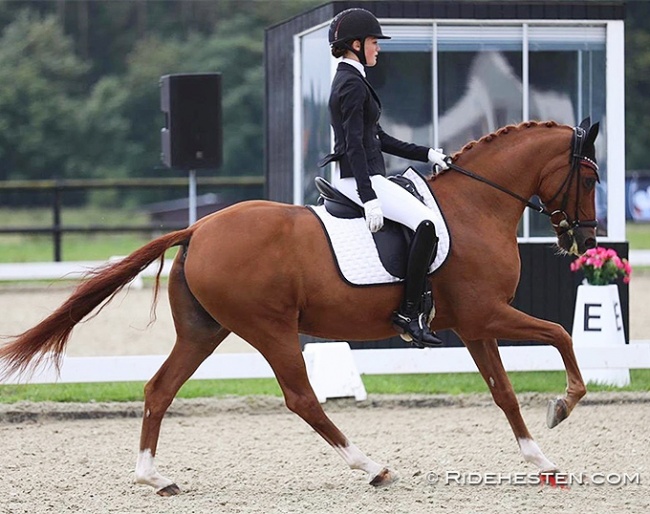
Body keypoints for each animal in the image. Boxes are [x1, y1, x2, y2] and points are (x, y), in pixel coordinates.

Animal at [0, 119, 600, 495]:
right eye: (592, 176)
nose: (585, 238)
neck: (478, 204)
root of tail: (198, 227)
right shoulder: (485, 314)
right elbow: (560, 334)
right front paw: (564, 406)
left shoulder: (475, 325)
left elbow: (504, 392)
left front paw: (543, 463)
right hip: (269, 329)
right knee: (302, 398)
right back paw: (372, 467)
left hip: (204, 331)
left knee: (159, 389)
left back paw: (156, 478)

========================================

Among the entries, how many lines hold the string "left"? Answer with a bare number.

6